Supaya bisa menghindari berbagai efek samping tersebut, maka inilah beberapa penjelasan singkat mengenai cara yang benar dalam menggunakan atau mengonsumsi obat paracetamol.

  • Paracetamol dapat dikonsumsi dengan dosis maksimum 4000 mg/hari.
  • Hindari konsumsi alkohol ketika melakukan penggunaan paracetamol.
  • Konsumsi paracetamol sebaiknya sesudah makan supaya mampu menurunkan risiko terkena gangguan pencernaan.
  • Dalam konsumsi paracetamol dalam bentuk sirup jangan lupa dikocok lebih dulu.

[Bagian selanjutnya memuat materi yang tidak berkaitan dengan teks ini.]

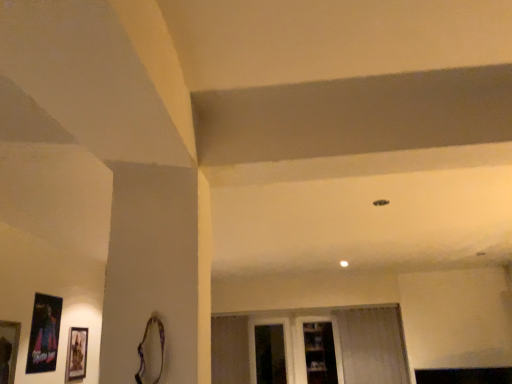
Question: Considering the positions of matte black picture frame at lower left, the 1th picture frame in the back-to-front sequence, and metallic poster at left, marked as the second picture frame in a back-to-front arrangement, in the image, is matte black picture frame at lower left, the 1th picture frame in the back-to-front sequence, wider or thinner than metallic poster at left, marked as the second picture frame in a back-to-front arrangement,?

Choices:
 (A) thin
 (B) wide

Answer: (B)

Question: Relative to metallic poster at left, marked as the second picture frame in a back-to-front arrangement, is matte black picture frame at lower left, which is the third picture frame in front-to-back order, in front or behind?

Choices:
 (A) behind
 (B) front

Answer: (A)

Question: Which is farther from the metallic poster at left, marked as the second picture frame in a back-to-front arrangement?

Choices:
 (A) matte black picture frame at lower left, the 1th picture frame in the back-to-front sequence
 (B) clear glass shelves at center
 (C) transparent glass window at center
 (D) transparent glass door at center
 (E) wooden picture frame at lower left, the third picture frame in the back-to-front sequence

Answer: (B)

Question: Estimate the real-world distances between objects in this image. Which object is closer to the clear glass shelves at center?

Choices:
 (A) white sheer curtain at lower right
 (B) matte black picture frame at lower left, which is the third picture frame in front-to-back order
 (C) wooden picture frame at lower left, the third picture frame in the back-to-front sequence
 (D) transparent glass window at center
 (E) transparent glass door at center

Answer: (E)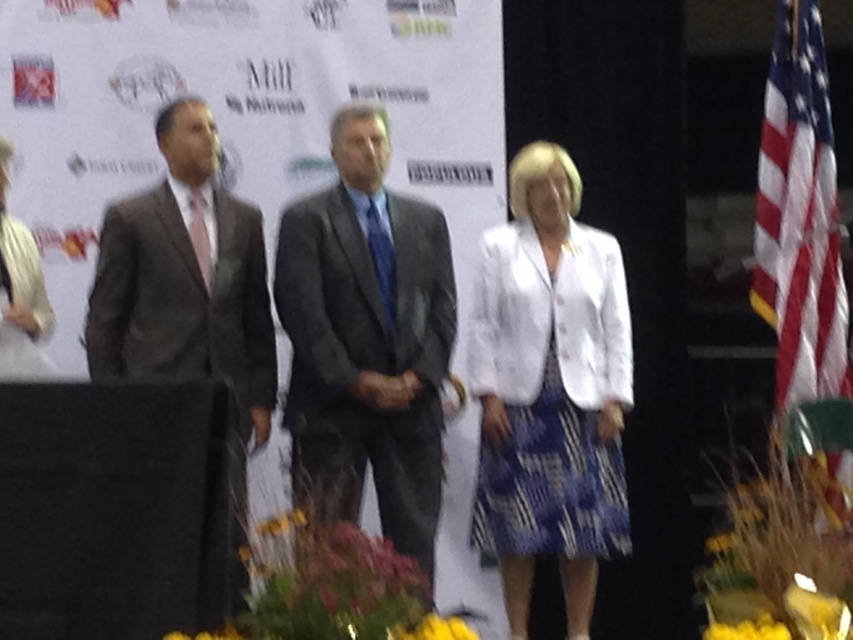
Is american flag at right above yellow fabric flower at lower center?

Yes, american flag at right is above yellow fabric flower at lower center.

Can you confirm if american flag at right is positioned to the right of yellow fabric flower at lower center?

Indeed, american flag at right is positioned on the right side of yellow fabric flower at lower center.

Where is `american flag at right`? The width and height of the screenshot is (853, 640). american flag at right is located at coordinates (799, 216).

The height and width of the screenshot is (640, 853). I want to click on american flag at right, so click(x=799, y=216).

Who is taller, white textured blazer at center or dark gray suit at center?

white textured blazer at center is taller.

Does white textured blazer at center have a greater height compared to dark gray suit at center?

Yes.

Which is in front, point (511, 424) or point (392, 282)?

Positioned in front is point (392, 282).

Where is `white textured blazer at center`? white textured blazer at center is located at coordinates (549, 388).

Who is taller, dark gray suit at center or dark gray textured suit at left?

With more height is dark gray suit at center.

Is dark gray suit at center thinner than dark gray textured suit at left?

No, dark gray suit at center is not thinner than dark gray textured suit at left.

Measure the distance between point (369, 339) and camera.

Point (369, 339) is 5.10 meters from camera.

Find the location of a particular element. Image resolution: width=853 pixels, height=640 pixels. dark gray suit at center is located at coordinates (366, 339).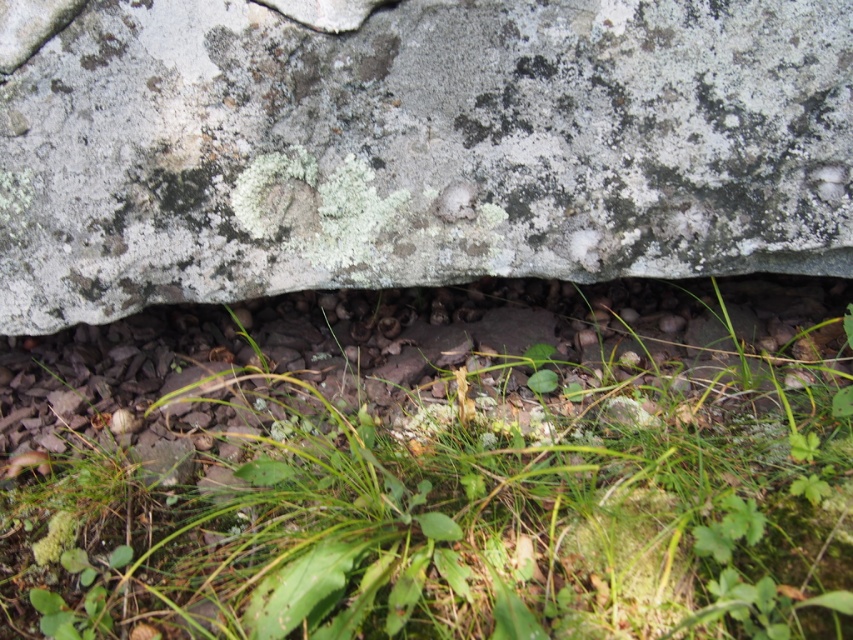
Can you confirm if green leafy grass at center is positioned above gray/rough rock at center?

Incorrect, green leafy grass at center is not positioned above gray/rough rock at center.

This screenshot has width=853, height=640. Identify the location of green leafy grass at center. (431, 472).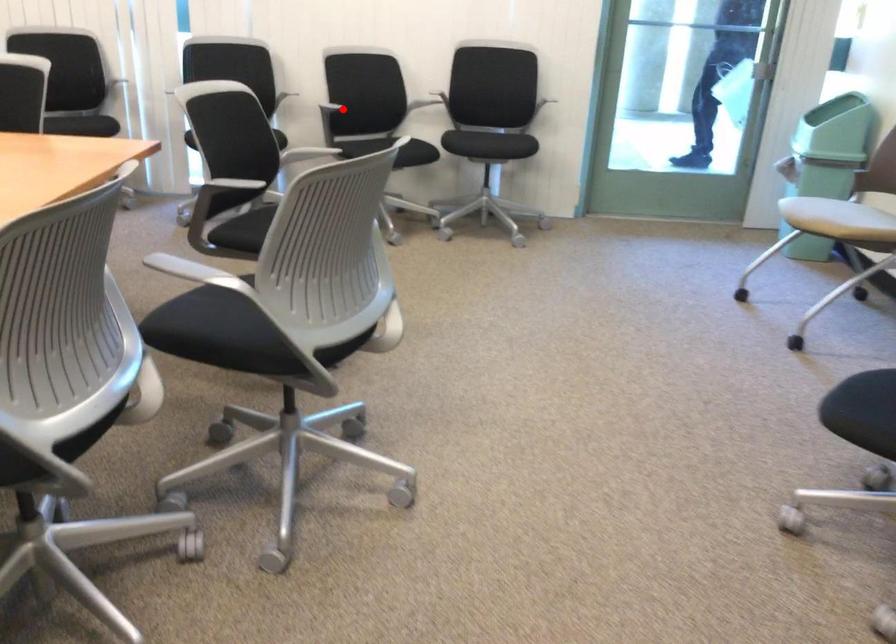
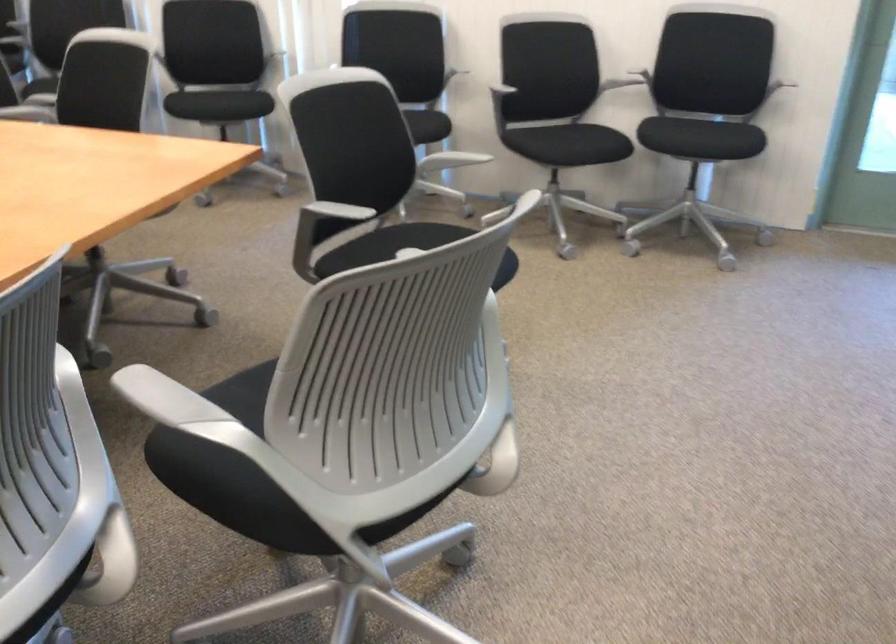
Find the pixel in the second image that matches the highlighted location in the first image.

(510, 96)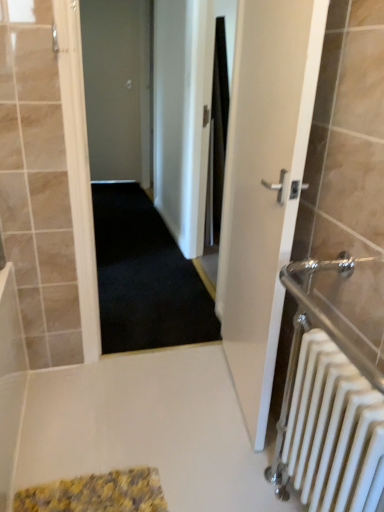
This screenshot has height=512, width=384. Describe the element at coordinates (264, 186) in the screenshot. I see `white glossy door at center right, placed as the 1th door when sorted from right to left` at that location.

How much space does white glossy door at center right, placed as the 1th door when sorted from right to left, occupy horizontally?

The width of white glossy door at center right, placed as the 1th door when sorted from right to left, is 6.13 inches.

In order to face black carpet at center, should I rotate leftwards or rightwards?

Turn left by 7.623 degrees to look at black carpet at center.

This screenshot has width=384, height=512. Identify the location of black carpet at center. (145, 277).

What is the approximate width of dark carpet at center?

It is 5.95 inches.

The width and height of the screenshot is (384, 512). I want to click on black fabric shower curtain at center, so click(217, 136).

Is point (269, 7) positioned before point (113, 68)?

That is True.

Where is `corridor above the white glossy door at center right, which appears as the 2th door when viewed from the left (from the image's perspective)`? Image resolution: width=384 pixels, height=512 pixels. corridor above the white glossy door at center right, which appears as the 2th door when viewed from the left (from the image's perspective) is located at coordinates (121, 187).

Which object is closer to the camera taking this photo, white glossy door at center right, arranged as the 2th door when viewed from the back, or dark carpet at center?

white glossy door at center right, arranged as the 2th door when viewed from the back, is more forward.

From the image's perspective, is dark carpet at center under black fabric shower curtain at center?

Yes, from the image's perspective, dark carpet at center is beneath black fabric shower curtain at center.

From a real-world perspective, who is located lower, dark carpet at center or black fabric shower curtain at center?

From a 3D spatial view, black fabric shower curtain at center is below.

How different are the orientations of dark carpet at center and black fabric shower curtain at center in degrees?

They differ by 0.247 degrees in their facing directions.

Who is shorter, dark carpet at center or black fabric shower curtain at center?

With less height is black fabric shower curtain at center.

Between point (304, 113) and point (218, 197), which one is positioned behind?

The point (218, 197) is behind.

Does white glossy door at center right, which appears as the 2th door when viewed from the left, appear on the right side of black fabric shower curtain at center?

Yes.

From the image's perspective, does white glossy door at center right, placed as the 1th door when sorted from right to left, appear lower than black fabric shower curtain at center?

Yes, from the image's perspective, white glossy door at center right, placed as the 1th door when sorted from right to left, is beneath black fabric shower curtain at center.

From a real-world perspective, does white glossy door at center right, which appears as the 2th door when viewed from the left, sit lower than black fabric shower curtain at center?

No, from a real-world perspective, white glossy door at center right, which appears as the 2th door when viewed from the left, is not under black fabric shower curtain at center.

Which is nearer, (110, 176) or (334, 422)?

Point (334, 422)

Consider the image. Who is bigger, matte gray door at center, the 2th door from the right, or white metallic radiator at right?

Bigger between the two is white metallic radiator at right.

Choose the correct answer: Is matte gray door at center, which ranks as the first door in top-to-bottom order, inside white metallic radiator at right or outside it?

matte gray door at center, which ranks as the first door in top-to-bottom order, is not enclosed by white metallic radiator at right.

From a real-world perspective, which object rests below the other?

black fabric shower curtain at center is physically lower.

Considering the positions of objects matte gray door at center, the 1th door in the back-to-front sequence, and black fabric shower curtain at center in the image provided, who is behind, matte gray door at center, the 1th door in the back-to-front sequence, or black fabric shower curtain at center?

matte gray door at center, the 1th door in the back-to-front sequence.

The width and height of the screenshot is (384, 512). Identify the location of door above the black fabric shower curtain at center (from the image's perspective). click(x=118, y=88).

At what (x,y) coordinates should I click in order to perform the action: click on door that is the 1st object above the black fabric shower curtain at center (from a real-world perspective). Please return your answer as a coordinate pair (x, y). The height and width of the screenshot is (512, 384). Looking at the image, I should click on (264, 186).

Looking at this image, which is correct: black fabric shower curtain at center is inside white glossy door at center right, which appears as the 2th door when viewed from the left, or outside of it?

black fabric shower curtain at center is not inside white glossy door at center right, which appears as the 2th door when viewed from the left, it's outside.

Would you consider black fabric shower curtain at center to be distant from white glossy door at center right, which appears as the 2th door when viewed from the left?

Yes, black fabric shower curtain at center is far from white glossy door at center right, which appears as the 2th door when viewed from the left.

Is white glossy door at center right, arranged as the 2th door when viewed from the back, inside the boundaries of matte gray door at center, the second door when ordered from bottom to top, or outside?

The correct answer is: outside.

Between white glossy door at center right, which is the 1th door from front to back, and matte gray door at center, the second door when ordered from bottom to top, which one has larger width?

Wider between the two is white glossy door at center right, which is the 1th door from front to back.

Is white glossy door at center right, which is the 1th door in bottom-to-top order, in front of or behind matte gray door at center, which appears as the 1th door when viewed from the left, in the image?

white glossy door at center right, which is the 1th door in bottom-to-top order, is positioned closer to the viewer than matte gray door at center, which appears as the 1th door when viewed from the left.

This screenshot has height=512, width=384. What are the coordinates of `door below the dark carpet at center (from a real-world perspective)` in the screenshot? It's located at (264, 186).

The height and width of the screenshot is (512, 384). In the image, there is a dark carpet at center. What are the coordinates of `shower curtain above it (from the image's perspective)` in the screenshot? It's located at (217, 136).

From the image, which object appears to be nearer to dark carpet at center, black carpet at center or black fabric shower curtain at center?

black carpet at center is positioned closer to the anchor dark carpet at center.

Based on the photo, looking at the image, which one is located closer to matte gray door at center, the 1th door in the back-to-front sequence, black carpet at center or white metallic radiator at right?

black carpet at center lies closer to matte gray door at center, the 1th door in the back-to-front sequence, than the other object.

Considering their positions, is matte gray door at center, which appears as the 1th door when viewed from the left, positioned closer to black carpet at center than dark carpet at center?

dark carpet at center is positioned closer to the anchor black carpet at center.

Which object lies further to the anchor point black carpet at center, matte gray door at center, which ranks as the first door in top-to-bottom order, or white glossy door at center right, which appears as the 2th door when viewed from the left?

matte gray door at center, which ranks as the first door in top-to-bottom order, lies further to black carpet at center than the other object.

Considering their positions, is dark carpet at center positioned further to matte gray door at center, the second door when ordered from bottom to top, than black fabric shower curtain at center?

Among the two, black fabric shower curtain at center is located further to matte gray door at center, the second door when ordered from bottom to top.

Consider the image. Estimate the real-world distances between objects in this image. Which object is further from dark carpet at center, white metallic radiator at right or white glossy door at center right, the 2th door viewed from the top?

white metallic radiator at right.

From the image, which object appears to be farther from matte gray door at center, the second door when ordered from bottom to top, black carpet at center or white glossy door at center right, which is the 1th door from front to back?

Based on the image, white glossy door at center right, which is the 1th door from front to back, appears to be further to matte gray door at center, the second door when ordered from bottom to top.

From the image, which object appears to be nearer to black fabric shower curtain at center, white metallic radiator at right or black carpet at center?

black carpet at center lies closer to black fabric shower curtain at center than the other object.

The height and width of the screenshot is (512, 384). Identify the location of doormat between dark carpet at center and matte gray door at center, which appears as the 1th door when viewed from the left, from front to back. (145, 277).

This screenshot has height=512, width=384. I want to click on doormat between white glossy door at center right, which is the 1th door from front to back, and matte gray door at center, the second door when ordered from bottom to top, in the front-back direction, so click(145, 277).

This screenshot has width=384, height=512. Find the location of `corridor between white metallic radiator at right and black carpet at center from front to back`. corridor between white metallic radiator at right and black carpet at center from front to back is located at coordinates (121, 187).

This screenshot has width=384, height=512. What are the coordinates of `shower curtain positioned between dark carpet at center and matte gray door at center, the second door when ordered from bottom to top, from near to far` in the screenshot? It's located at (217, 136).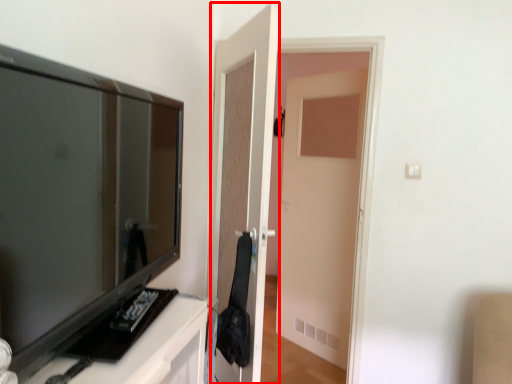
Question: From the image's perspective, considering the relative positions of door (annotated by the red box) and television in the image provided, where is door (annotated by the red box) located with respect to the staircase?

Choices:
 (A) below
 (B) above

Answer: (A)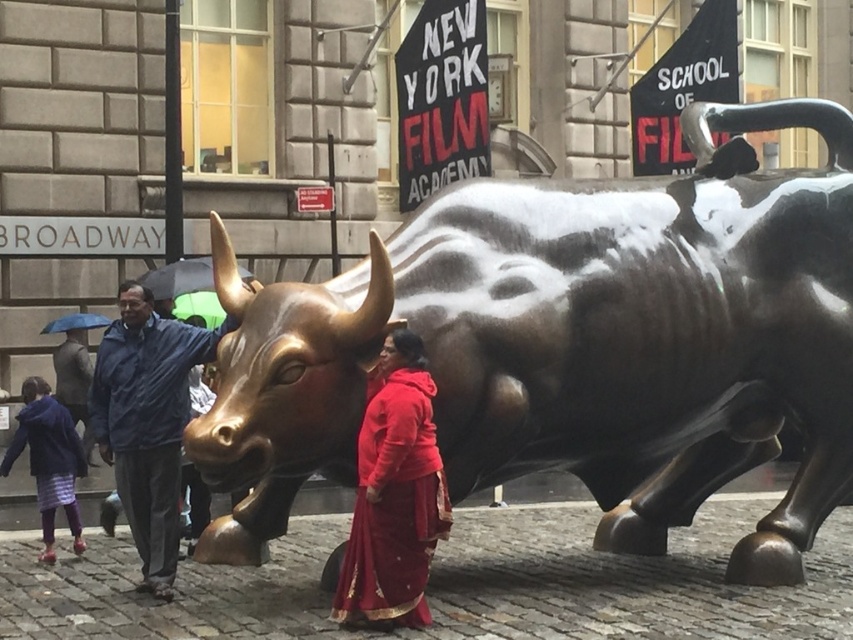
Question: Which of the following is the closest to the observer?

Choices:
 (A) (68, 440)
 (B) (181, 424)
 (C) (351, 580)

Answer: (C)

Question: Which is nearer to the plaid fabric pants at lower left?

Choices:
 (A) bronze bull at center
 (B) blue fabric jacket at center

Answer: (B)

Question: Which object is positioned farthest from the plaid fabric pants at lower left?

Choices:
 (A) blue fabric jacket at center
 (B) bronze bull at center

Answer: (B)

Question: Is red satin dress at center to the left of plaid fabric pants at lower left from the viewer's perspective?

Choices:
 (A) yes
 (B) no

Answer: (B)

Question: Does bronze bull at center appear under red satin dress at center?

Choices:
 (A) yes
 (B) no

Answer: (B)

Question: Can you confirm if red satin dress at center is positioned to the right of plaid fabric pants at lower left?

Choices:
 (A) yes
 (B) no

Answer: (A)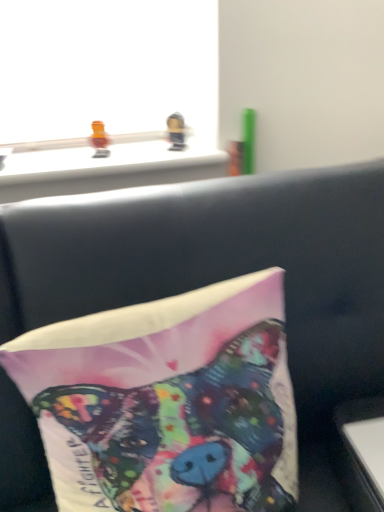
Question: Should I look upward or downward to see metallic gold toy at upper center, the 2th toy positioned from the left?

Choices:
 (A) down
 (B) up

Answer: (B)

Question: From the image's perspective, is white glossy table at lower right beneath translucent orange toy at upper left, the 1th toy viewed from the left?

Choices:
 (A) yes
 (B) no

Answer: (A)

Question: Is white glossy table at lower right closer to camera compared to translucent orange toy at upper left, arranged as the 2th toy when viewed from the right?

Choices:
 (A) no
 (B) yes

Answer: (B)

Question: Considering the relative sizes of white glossy table at lower right and translucent orange toy at upper left, arranged as the 2th toy when viewed from the right, in the image provided, is white glossy table at lower right shorter than translucent orange toy at upper left, arranged as the 2th toy when viewed from the right,?

Choices:
 (A) yes
 (B) no

Answer: (A)

Question: Can you confirm if white glossy table at lower right is positioned to the left of translucent orange toy at upper left, arranged as the 2th toy when viewed from the right?

Choices:
 (A) no
 (B) yes

Answer: (A)

Question: Can you confirm if white glossy table at lower right is taller than translucent orange toy at upper left, arranged as the 2th toy when viewed from the right?

Choices:
 (A) yes
 (B) no

Answer: (B)

Question: Are white glossy table at lower right and translucent orange toy at upper left, arranged as the 2th toy when viewed from the right, located far from each other?

Choices:
 (A) no
 (B) yes

Answer: (A)

Question: Can you confirm if translucent orange toy at upper left, the 1th toy viewed from the left, is positioned to the left of silky fabric pillow at center?

Choices:
 (A) yes
 (B) no

Answer: (A)

Question: Is translucent orange toy at upper left, arranged as the 2th toy when viewed from the right, far away from silky fabric pillow at center?

Choices:
 (A) no
 (B) yes

Answer: (A)

Question: Does translucent orange toy at upper left, arranged as the 2th toy when viewed from the right, have a smaller size compared to silky fabric pillow at center?

Choices:
 (A) yes
 (B) no

Answer: (A)

Question: Can you confirm if translucent orange toy at upper left, the 1th toy viewed from the left, is shorter than silky fabric pillow at center?

Choices:
 (A) no
 (B) yes

Answer: (B)

Question: From a real-world perspective, is translucent orange toy at upper left, the 1th toy viewed from the left, located beneath silky fabric pillow at center?

Choices:
 (A) no
 (B) yes

Answer: (A)

Question: Considering the relative sizes of translucent orange toy at upper left, the 1th toy viewed from the left, and silky fabric pillow at center in the image provided, is translucent orange toy at upper left, the 1th toy viewed from the left, bigger than silky fabric pillow at center?

Choices:
 (A) yes
 (B) no

Answer: (B)

Question: Is white glossy table at lower right not inside silky fabric pillow at center?

Choices:
 (A) no
 (B) yes

Answer: (B)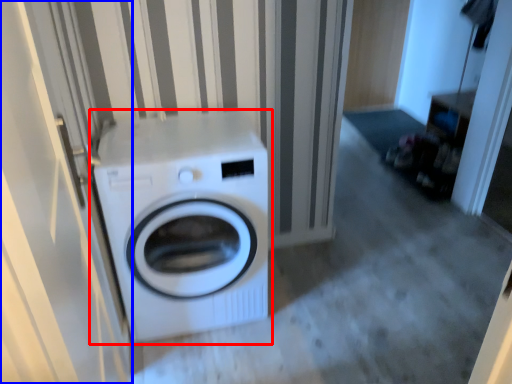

  • Dalam konsumsi paracetamol dalam bentuk tablet atau kaplet, konsumsi maksimum per harinya adalah 8 tablet.
  • Ibu hamil tak masalah mengonsumsi obat ini, hanya saja lebih dulu harus melakukan konsultasi dengan dokter supaya tak berbahaya bagi kesehatan sang ibu dan janinnya.
  • Jika takut kelebihan dosis, sendok obat bisa Anda pakai.

Tanpa resep dokter, memang paracetamol bisa digunakan, namun tanpa memerhatikan cara minumnya bisa-bisa justru meningkatkan risiko terkena efek-efek samping paracetamol yang tak diinginkan. Apakah paracetamol bikin ngantuk sudah terjawab, di mana rasa kantuk tidak terjadi tapi ada efek-efek berbahaya lain yang berpotensi timbul apabila memiliki alergi atau kesalahan dosis. Jadi sebelum memakainya, perhatikan betul-betul dosis pada kemasan paracetamol.